— WORK INSTRUCTIONS —
What lines in the records below contain the string "just"? Copy every one.

(Source texts of formatted documents)
--- --- ---

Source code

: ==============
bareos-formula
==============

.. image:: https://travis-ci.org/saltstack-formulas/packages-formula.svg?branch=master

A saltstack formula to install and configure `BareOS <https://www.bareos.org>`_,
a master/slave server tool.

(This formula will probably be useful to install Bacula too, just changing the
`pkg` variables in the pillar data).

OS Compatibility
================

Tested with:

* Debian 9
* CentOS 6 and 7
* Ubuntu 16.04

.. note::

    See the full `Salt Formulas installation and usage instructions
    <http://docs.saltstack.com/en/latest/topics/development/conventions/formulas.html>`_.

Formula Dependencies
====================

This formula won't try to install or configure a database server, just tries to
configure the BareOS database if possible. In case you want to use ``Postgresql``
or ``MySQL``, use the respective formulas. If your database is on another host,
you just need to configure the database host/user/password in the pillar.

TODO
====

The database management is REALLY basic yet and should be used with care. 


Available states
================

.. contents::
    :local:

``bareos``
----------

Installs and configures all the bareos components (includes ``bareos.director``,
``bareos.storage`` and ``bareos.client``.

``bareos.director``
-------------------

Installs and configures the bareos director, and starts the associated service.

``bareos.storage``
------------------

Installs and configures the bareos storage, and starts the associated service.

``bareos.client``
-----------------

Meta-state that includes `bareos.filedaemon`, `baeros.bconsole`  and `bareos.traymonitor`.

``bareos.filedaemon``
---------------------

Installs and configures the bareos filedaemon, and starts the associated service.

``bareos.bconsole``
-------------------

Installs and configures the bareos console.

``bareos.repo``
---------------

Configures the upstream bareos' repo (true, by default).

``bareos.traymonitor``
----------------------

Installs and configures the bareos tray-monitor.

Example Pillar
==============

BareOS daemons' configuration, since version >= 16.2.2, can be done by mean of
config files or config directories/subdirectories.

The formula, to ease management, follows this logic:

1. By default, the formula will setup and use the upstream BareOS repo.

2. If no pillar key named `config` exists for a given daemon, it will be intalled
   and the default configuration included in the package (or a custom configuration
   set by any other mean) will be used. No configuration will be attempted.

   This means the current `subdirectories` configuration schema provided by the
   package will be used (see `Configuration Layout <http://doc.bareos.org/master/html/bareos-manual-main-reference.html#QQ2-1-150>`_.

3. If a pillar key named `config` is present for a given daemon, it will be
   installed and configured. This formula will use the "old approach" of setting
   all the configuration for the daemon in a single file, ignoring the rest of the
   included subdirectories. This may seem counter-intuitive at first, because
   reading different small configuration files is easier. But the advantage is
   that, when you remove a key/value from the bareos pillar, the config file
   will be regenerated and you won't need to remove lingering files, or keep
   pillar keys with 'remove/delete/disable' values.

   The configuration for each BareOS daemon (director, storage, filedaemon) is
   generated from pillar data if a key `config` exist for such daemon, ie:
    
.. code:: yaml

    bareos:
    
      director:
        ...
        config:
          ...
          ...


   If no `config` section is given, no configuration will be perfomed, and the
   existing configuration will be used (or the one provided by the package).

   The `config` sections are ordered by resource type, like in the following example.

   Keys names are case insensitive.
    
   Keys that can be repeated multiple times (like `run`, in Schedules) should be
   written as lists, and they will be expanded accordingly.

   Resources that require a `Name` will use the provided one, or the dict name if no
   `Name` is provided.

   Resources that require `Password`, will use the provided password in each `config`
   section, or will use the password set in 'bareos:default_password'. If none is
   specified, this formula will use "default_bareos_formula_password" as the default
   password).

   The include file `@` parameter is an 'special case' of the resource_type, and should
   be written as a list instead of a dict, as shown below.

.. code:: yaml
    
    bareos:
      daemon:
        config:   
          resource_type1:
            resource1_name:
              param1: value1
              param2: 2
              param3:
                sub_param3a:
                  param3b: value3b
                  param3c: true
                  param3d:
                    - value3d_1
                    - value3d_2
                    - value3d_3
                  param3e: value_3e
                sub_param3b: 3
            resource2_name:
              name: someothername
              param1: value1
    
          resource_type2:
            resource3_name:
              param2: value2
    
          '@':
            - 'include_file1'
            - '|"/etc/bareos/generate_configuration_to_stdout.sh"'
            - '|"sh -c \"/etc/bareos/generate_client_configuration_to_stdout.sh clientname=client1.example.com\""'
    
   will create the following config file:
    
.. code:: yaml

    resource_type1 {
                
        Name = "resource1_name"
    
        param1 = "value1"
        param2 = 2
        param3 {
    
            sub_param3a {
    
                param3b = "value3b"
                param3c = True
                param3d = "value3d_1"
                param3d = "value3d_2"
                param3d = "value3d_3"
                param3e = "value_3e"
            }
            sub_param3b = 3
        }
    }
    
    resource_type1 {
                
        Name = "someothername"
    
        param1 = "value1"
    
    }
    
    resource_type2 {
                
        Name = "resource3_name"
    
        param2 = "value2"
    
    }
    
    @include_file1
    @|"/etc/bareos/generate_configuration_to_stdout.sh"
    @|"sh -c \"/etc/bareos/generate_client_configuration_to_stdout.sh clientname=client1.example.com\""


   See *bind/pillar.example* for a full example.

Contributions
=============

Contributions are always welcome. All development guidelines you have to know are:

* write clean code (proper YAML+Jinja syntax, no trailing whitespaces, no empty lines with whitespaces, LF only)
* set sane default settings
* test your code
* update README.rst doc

--- --- ---

— RESULT FOR THIS EXERCISE —
(This formula will probably be useful to install Bacula too, just changing the
This formula won't try to install or configure a database server, just tries to
you just need to configure the database host/user/password in the pillar.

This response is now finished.